Subject leaders have thought carefully about what they want pupils to learn and in what order. Teachers have strong subject knowledge.

They frequently revisit previous learning to help pupils recall it. Many pupils can clearly explain their learning. For example, Year 11 history pupils could confidently explain the effects of the Norman conquest during the medieval period.

However, some pupils' progress is not always as strong as it could be because not all teachers check carefully enough that pupils have grasped key concepts before moving on to new content.

Teachers and leaders have high expectations. They expect all pupils to try hard and to complete work to a high standard.

Consequently, current pupils, including many with SEND, are achieving well. However, not all staff adapt lesson content well enough to carefully meet the needs of pupils with SEND. This means they do not always learn as much as they could.

Leaders have introduced effective strategies to reduce suspensions. Staff help pupils to resolve disagreements with their peers so that repeat offences are declining. The behaviour policy is clear, and most teachers follow it well.

Some pupils do not attend school regularly enough. Leaders work tirelessly to help them overcome any barriers to coming to school. A range of strategies are in place to encourage better attendance such as a breakfast club, the use of the school's multi-gym and an attendance raffle.

Pupils' personal development is prioritised. Pupils are enthusiastic about their 'life education' lessons during which they learn about British values and how to stay safe and healthy. During tutor time, pupils practise mindfulness techniques and enjoy their weekly debate about current affairs.

Careers education is a strength of the school. From Year 7 onwards, pupils benefit from a rich programme, including visits from external speakers and work experience. Consequently, pupils are very well prepared for their next steps.

Increasingly they are choosing ambitious courses at post-16 institutions.

Staff are loyal and committed to the school. They are very positive about the support leaders provide, including professional development for those new to teaching.

They appreciate that leaders think carefully about their workload and well-being and provide high-quality training for them.
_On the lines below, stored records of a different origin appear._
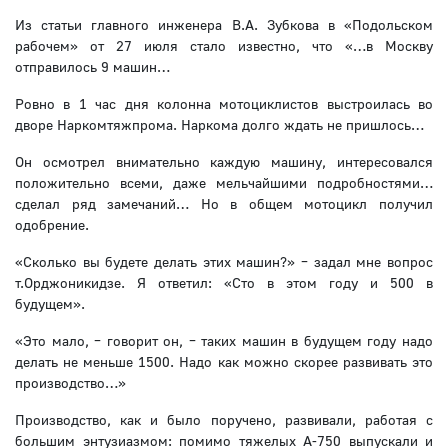
Из статьи главного инженера В.А. Зубкова в «Подольском
рабочем» от 27 июля стало известно, что «…в Москву
отправилось 9 машин…
Ровно в 1 час дня колонна мотоциклистов выстроилась во
дворе Наркомтяжпрома. Наркома долго ждать не пришлось…
Он осмотрел внимательно каждую машину, интересовался
положительно всеми, даже мельчайшими подробностями…
сделал ряд замечаний… Но в общем мотоцикл получил
одобрение.
«Сколько вы будете делать этих машин?» – задал мне вопрос
т.Орджоникидзе. Я ответил: «Сто в этом году и 500 в
будущем».
«Это мало, – говорит он, – таких машин в будущем году надо
делать не меньше 1500. Надо как можно скорее развивать это
производство…»
Производство, как и было поручено, развивали, работая с
большим энтузиазмом: помимо тяжелых А-750 выпускали и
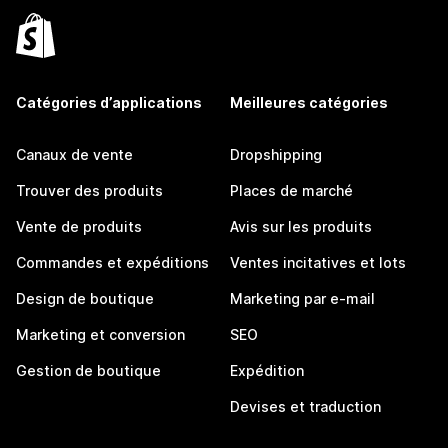
Catégories d’applications
Meilleures catégories
Canaux de vente
Dropshipping
Trouver des produits
Places de marché
Vente de produits
Avis sur les produits
Commandes et expéditions
Ventes incitatives et lots
Design de boutique
Marketing par e-mail
Marketing et conversion
SEO
Gestion de boutique
Expédition
Devises et traduction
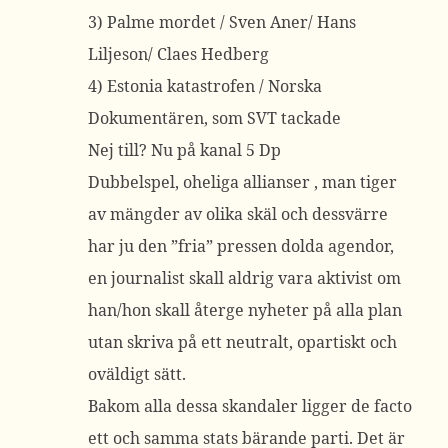
3) Palme mordet / Sven Aner/ Hans
Liljeson/ Claes Hedberg
4) Estonia katastrofen / Norska
Dokumentären, som SVT tackade
Nej till? Nu på kanal 5 Dp
Dubbelspel, oheliga allianser , man tiger
av mängder av olika skäl och dessvärre
har ju den ”fria” pressen dolda agendor,
en journalist skall aldrig vara aktivist om
han/hon skall återge nyheter på alla plan
utan skriva på ett neutralt, opartiskt och
oväldigt sätt.
Bakom alla dessa skandaler ligger de facto
ett och samma stats bärande parti. Det är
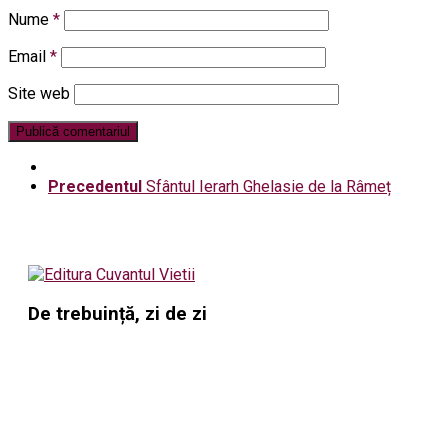
Nume
*
Email
*
Site web
Precedentul
Sfântul Ierarh Ghelasie de la Râmeț
De trebuință, zi de zi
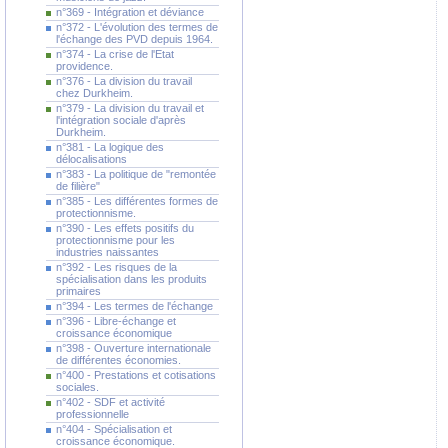
n°369 - Intégration et déviance
n°372 - L'évolution des termes de
l'échange des PVD depuis 1964.
n°374 - La crise de l'Etat
providence.
n°376 - La division du travail
chez Durkheim.
n°379 - La division du travail et
l'intégration sociale d'après
Durkheim.
n°381 - La logique des
délocalisations
n°383 - La politique de "remontée
de filière"
n°385 - Les différentes formes de
protectionnisme.
n°390 - Les effets positifs du
protectionnisme pour les
industries naissantes
n°392 - Les risques de la
spécialisation dans les produits
primaires
n°394 - Les termes de l'échange
n°396 - Libre-échange et
croissance économique
n°398 - Ouverture internationale
de différentes économies.
n°400 - Prestations et cotisations
sociales.
n°402 - SDF et activité
professionnelle
n°404 - Spécialisation et
croissance économique.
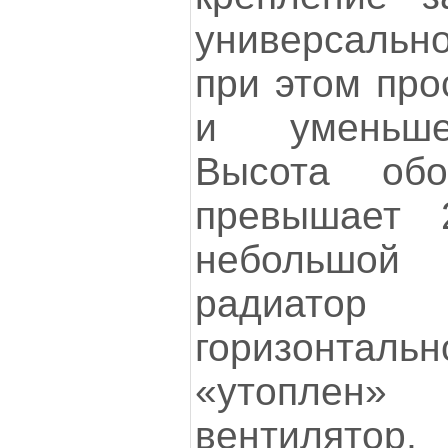
универсальн
при этом про
и уменьше
Высота об
превышает 
небольшой
радиатор
горизонт
«утоплен
вентилятор, 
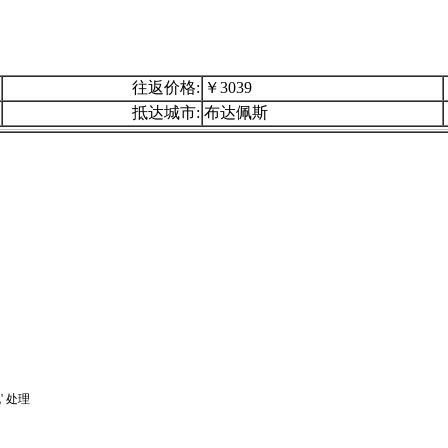
往返价格:
￥3039
抵达城市:
布达佩斯
 处理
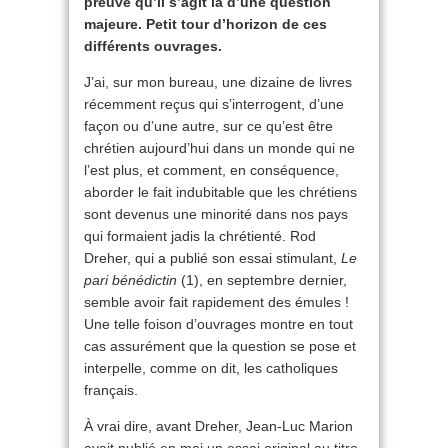
preuve qu’il s’agit là d’une question
majeure. Petit tour d’horizon de ces
différents ouvrages.
J’ai, sur mon bureau, une dizaine de livres
récemment reçus qui s’interrogent, d’une
façon ou d’une autre, sur ce qu’est être
chrétien aujourd’hui dans un monde qui ne
l’est plus, et comment, en conséquence,
aborder le fait indubitable que les chrétiens
sont devenus une minorité dans nos pays
qui formaient jadis la chrétienté. Rod
Dreher, qui a publié son essai stimulant,
Le
pari bénédictin
(1), en septembre dernier,
semble avoir fait rapidement des émules !
Une telle foison d’ouvrages montre en tout
cas assurément que la question se pose et
interpelle, comme on dit, les catholiques
français.
À vrai dire, avant Dreher, Jean-Luc Marion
Staff from the trust are relentless in their drive to fulfil the school's mission of 'creating bright futures for all'. They are very able professionals who support and challenge the school in equal measure.


The arrangements for safeguarding are effective.

Safeguarding processes are very well led by highly experienced staff. All staff know what to do if they are worried about a pupil.

Reporting systems are very robust, and staff attend to referrals quickly. Leaders have strong links with outside agencies, and they persist if these agencies fail to respond adequately. Training for staff is regular and of high quality.

Staff from the trust monitor safeguarding arrangements rigorously.

Pupils are taught how to stay safe from the risks posed by drugs and alcohol abuse, for example, as well as online safety. They know that the 'Hub' staff will help them if they need support.

What does the school need to do to improve?

(Information for the school and appropriate authority)

• Sometimes teachers move on to new learning before checking that pupils have understood what is being taught. When this happens, some pupils struggle with the learning that follows. Leaders should ensure that teachers thoroughly check that pupils have grasped key knowledge and concepts before moving on so that pupils' learning is securely embedded in their memory.

• Some staff are not always adapting the curriculum well enough to meet the needs of pupils with SEND. Consequently, some pupils with SEND do not achieve sufficiently well. Leaders should ensure that staff receive appropriate training to adapt the curriculum to meet the needs of pupils with SEND so that they are supported to do as well as they can.

• All pupils do not attend as regularly as they should. This means they miss out on valuable learning opportunities. Leaders should continue to prioritise their work with families so that pupils attend school more regularly.